● Supplied text:
2 N counts participants with a nonzero baseline for the metric.
Zeros, incidence (0→>0), and resolution (>0→0) by metric
Metric N Baseline = 0 Follow-up = 0 0 → >0 >0 → 0
Noncalcified plaque volume (mm³) 100 4 1 3 0
Coronary artery calcium score 100 57 54 6 3
Percent atheroma volume (%) 100 4 1 3 0
Total plaque score 100 53 46 10 3
Calcified plaque volume (mm³) 100 44 27 18 1
Percent change from baseline to follow-up: medians and trimmed mean
Metric N2 N baseline > 02
Median (Q1–Q3) % change1
Trimmed mean, 10%3
Overall (offset) Baseline > 0
Noncalcified plaque volume (mm³) 100 96 44.9 (23.7–77.8) 49.2 (26.0–104.4) 51.0
Coronary artery calcium score 100 43 0.0 (0.0–13.4) 15.6 (1.8–45.7) 5.1
Percent atheroma volume (%) 100 96 33.3 (19.9–56.3) 47.3 (25.9–100.0) 37.8
Total plaque score 100 47 0.0 (0.0–14.3) 25.0 (0.0–50.0) 5.0
Calcified plaque volume (mm³) 100 56 4.1 (0.0–18.1) 25.9 (10.8–64.7) 9.1
1 Overall % change = ((follow-up + c)/(baseline + c) - 1) × 100. BL>0 % change = ((follow-up - baseline)/baseline) × 100. c = 0.5 × the 5th percentile of non-zero values across visits for that metric, with floors: percentages 0.5; CAC 10; volumes 5. Positive values indicate increase vs baseline; negative indicate decrease.
2 N = paired participants; N baseline > 0 = number with nonzero baseline.
3 Trimmed mean removes 10% from each tail before averaging; computed on the Overall (offset) % change.

Plaque Metrics Charts

Plaque Baseline and Follow-up metrics are highly correlated


Follow-up NCPV was modeled as a linear function of baseline NCPV using generalized least squares (GLS): \(Y_i=\beta_0+\beta_1 X_i+\varepsilon_i\), with a power-of-the-mean residual variance \(\operatorname{Var}(\varepsilon_i)=\sigma^2\lvert\mu_i\rvert^{2\delta}\) (nlme varPower), where \(\mu_i=\mathbb{E}[Y_i\mid X_i]\).

Candidate variance structures (same fixed effects) were compared by likelihood-ratio tests under maximum likelihood.

The selected structure was refit by restricted maximum likelihood (REML) for parameter estimates and uncertainty.

● Exercise instructions:
a - According to the plaque metrics text, what floor applies to c for the coronary artery calcium score?
b - List every metric that the plaque metrics text reports in its tables.
c - Carry on writing the plaque metrics text, starting after its last sentence.

● Data extract:
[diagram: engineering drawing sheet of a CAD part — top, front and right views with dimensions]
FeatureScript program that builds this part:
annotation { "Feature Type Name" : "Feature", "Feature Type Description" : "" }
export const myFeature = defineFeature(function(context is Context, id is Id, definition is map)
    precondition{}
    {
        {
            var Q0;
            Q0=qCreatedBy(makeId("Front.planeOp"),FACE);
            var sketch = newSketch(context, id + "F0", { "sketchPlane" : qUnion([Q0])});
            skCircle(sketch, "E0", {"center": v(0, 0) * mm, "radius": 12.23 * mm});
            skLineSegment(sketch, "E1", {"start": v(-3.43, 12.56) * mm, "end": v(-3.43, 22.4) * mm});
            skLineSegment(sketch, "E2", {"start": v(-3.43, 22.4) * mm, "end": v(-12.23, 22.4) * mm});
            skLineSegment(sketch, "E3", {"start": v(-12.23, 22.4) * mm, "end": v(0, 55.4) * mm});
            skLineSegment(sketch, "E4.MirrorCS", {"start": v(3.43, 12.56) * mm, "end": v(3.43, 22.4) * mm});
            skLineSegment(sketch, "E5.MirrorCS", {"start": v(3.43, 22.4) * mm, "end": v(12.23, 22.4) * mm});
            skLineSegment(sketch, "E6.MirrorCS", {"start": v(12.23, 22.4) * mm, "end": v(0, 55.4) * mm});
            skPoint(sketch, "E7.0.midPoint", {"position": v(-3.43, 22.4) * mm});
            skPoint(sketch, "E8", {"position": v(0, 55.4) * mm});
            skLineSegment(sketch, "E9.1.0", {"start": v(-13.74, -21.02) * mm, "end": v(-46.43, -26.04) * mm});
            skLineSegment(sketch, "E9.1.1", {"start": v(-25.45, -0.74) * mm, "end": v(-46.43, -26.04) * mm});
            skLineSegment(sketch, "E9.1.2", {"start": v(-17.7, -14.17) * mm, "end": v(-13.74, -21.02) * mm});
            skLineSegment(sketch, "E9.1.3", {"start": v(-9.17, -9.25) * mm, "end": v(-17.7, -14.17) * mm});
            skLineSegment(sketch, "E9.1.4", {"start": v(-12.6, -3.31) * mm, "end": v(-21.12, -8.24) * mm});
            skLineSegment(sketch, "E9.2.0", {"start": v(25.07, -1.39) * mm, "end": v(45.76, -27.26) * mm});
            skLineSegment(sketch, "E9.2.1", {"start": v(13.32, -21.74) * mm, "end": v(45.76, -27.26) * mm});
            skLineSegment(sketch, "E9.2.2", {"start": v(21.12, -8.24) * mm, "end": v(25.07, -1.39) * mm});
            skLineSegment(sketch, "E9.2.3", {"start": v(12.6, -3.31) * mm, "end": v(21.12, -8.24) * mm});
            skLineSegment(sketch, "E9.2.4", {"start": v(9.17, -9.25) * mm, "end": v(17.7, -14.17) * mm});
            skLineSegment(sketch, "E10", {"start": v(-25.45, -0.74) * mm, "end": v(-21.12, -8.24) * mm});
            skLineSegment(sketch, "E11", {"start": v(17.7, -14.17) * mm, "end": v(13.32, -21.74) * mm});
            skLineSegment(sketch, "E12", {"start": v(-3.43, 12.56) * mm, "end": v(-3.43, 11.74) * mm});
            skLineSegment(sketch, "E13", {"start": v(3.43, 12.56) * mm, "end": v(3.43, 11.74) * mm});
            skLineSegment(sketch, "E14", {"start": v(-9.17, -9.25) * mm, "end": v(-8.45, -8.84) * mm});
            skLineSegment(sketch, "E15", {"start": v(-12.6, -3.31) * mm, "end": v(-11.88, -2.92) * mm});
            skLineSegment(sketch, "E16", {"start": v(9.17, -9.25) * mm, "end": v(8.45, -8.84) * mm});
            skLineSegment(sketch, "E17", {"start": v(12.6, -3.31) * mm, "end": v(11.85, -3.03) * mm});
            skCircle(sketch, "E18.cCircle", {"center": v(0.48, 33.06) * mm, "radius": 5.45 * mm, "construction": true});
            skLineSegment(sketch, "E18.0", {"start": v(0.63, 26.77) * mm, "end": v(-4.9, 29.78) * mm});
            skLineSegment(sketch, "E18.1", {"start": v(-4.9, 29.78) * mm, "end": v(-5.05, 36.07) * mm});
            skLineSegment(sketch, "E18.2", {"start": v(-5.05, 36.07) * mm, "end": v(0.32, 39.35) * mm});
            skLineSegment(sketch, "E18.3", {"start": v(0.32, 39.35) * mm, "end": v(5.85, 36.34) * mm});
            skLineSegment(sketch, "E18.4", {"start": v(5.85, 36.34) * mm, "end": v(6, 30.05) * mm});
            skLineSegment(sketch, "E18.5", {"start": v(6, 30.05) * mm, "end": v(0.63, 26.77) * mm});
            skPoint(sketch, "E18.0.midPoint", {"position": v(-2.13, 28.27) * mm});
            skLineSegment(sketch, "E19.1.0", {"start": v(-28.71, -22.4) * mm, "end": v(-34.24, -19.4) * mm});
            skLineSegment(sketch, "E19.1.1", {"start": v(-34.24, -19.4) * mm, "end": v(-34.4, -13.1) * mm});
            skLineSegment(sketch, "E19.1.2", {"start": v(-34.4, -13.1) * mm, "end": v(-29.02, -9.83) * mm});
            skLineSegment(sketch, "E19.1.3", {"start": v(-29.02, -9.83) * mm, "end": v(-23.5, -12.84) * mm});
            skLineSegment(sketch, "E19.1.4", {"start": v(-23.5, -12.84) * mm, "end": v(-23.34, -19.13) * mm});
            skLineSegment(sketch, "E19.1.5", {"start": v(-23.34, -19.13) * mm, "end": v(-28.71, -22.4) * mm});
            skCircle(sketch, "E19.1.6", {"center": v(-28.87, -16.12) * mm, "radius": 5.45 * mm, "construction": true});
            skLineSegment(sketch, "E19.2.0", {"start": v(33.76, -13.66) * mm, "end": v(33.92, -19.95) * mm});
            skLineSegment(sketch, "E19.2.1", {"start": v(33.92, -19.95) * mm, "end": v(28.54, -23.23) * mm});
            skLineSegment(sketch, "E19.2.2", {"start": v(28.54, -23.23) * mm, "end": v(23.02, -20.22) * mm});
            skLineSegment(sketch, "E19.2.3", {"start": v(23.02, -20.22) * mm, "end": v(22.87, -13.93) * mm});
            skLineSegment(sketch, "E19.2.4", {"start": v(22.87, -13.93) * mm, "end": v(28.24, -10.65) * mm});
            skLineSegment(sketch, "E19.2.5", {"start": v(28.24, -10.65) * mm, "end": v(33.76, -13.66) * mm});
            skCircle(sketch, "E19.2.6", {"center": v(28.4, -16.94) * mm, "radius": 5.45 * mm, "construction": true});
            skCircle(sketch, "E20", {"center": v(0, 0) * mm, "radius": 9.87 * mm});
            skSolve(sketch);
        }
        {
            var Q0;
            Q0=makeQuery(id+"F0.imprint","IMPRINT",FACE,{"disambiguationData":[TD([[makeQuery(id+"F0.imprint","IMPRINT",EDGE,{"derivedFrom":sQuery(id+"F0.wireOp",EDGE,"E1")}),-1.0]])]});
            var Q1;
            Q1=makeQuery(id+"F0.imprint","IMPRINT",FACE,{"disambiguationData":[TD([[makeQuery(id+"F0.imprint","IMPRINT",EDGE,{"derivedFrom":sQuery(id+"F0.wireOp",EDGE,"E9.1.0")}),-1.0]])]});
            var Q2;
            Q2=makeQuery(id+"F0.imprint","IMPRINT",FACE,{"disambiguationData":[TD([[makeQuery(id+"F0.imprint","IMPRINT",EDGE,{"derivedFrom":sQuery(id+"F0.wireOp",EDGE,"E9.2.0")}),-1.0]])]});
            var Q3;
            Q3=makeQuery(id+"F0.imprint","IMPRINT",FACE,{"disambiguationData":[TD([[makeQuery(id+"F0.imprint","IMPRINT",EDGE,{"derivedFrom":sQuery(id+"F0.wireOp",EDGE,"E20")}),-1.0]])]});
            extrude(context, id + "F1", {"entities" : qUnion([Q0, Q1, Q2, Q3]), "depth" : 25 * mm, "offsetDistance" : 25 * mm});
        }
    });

● Responses to the tasks:
a - 10

b - Noncalcified plaque volume (mm³), coronary artery calcium score, percent atheroma volume (%), total plaque score, calcified plaque volume (mm³)

c -
Pointwise 95% confidence bands for \(\mathbb{E}[Y\mid X]\) were obtained from the model-based covariance of the fitted mean.

Fit statistics (REML): AIC = 874.15; BIC = 884.49; \(\log L=-433.08\)

Variance function: \(\hat\delta=0.526\) (95% CI 0.357–0.695)

Residual SD: \(2.097\) (df = 98; 95% CI 1.029–4.273)

Term Estimate 95% CI p-value
Intercept 8.547 5.504 to 11.590 <0.001
Baseline NCPV 1.304 1.231 to 1.378 <0.001

Robustness check (OLS with HC3 SEs): \(\hat\beta_1=1.251\) (SE 0.041), \(p<0.001\), consistent with the GLS slope

Diagnostics were acceptable: on the normalized GLS scale residuals were approximately homoscedastic and centered, with only mild tail departures; inferences were robust to tail behavior (HC3-robust SEs and pairs bootstrap CIs).

Plaque Baseline and Follow-up metrics are highly correlated


R² (baseline → follow-up, with linear mean): Baseline alone explains ≈ 96% of the variation (GLS weighted “R²” ≈ 93%) in follow-up values. Only ~4% (or 7%) is left after accounting for baseline.

ICC = Intraclass Correlation Coefficient — Proportion of total variance due to differences between people (vs within-person change).

ICC ≈ 0.91: about 91% of variability is between individuals; within-person year-to-year change is small.

This is Autocorrelation, more specifically serial (auto)correlation, or within-person persistence, not insight. Baseline plaque “predicts” follow-up mainly because the measure is relatively stable over time (high R², high ICC).

If we use baseline-adjusted regression, we could answer the question: “What explains the extra change beyond baseline?”

baseline-adjusted model (ANCOVA):

Follow-up ~ Baseline + ApoB (+ covariates)

– Test ApoB’s incremental value (partial F-test / ΔR²)

– still need to check model assumptions

Effect modification check:

Follow-up ~ Baseline + ApoB + (+ covariates) + Baseline*ApoB

– If the interaction is non-significant, ApoB’s association with follow-up does not depend on baseline level.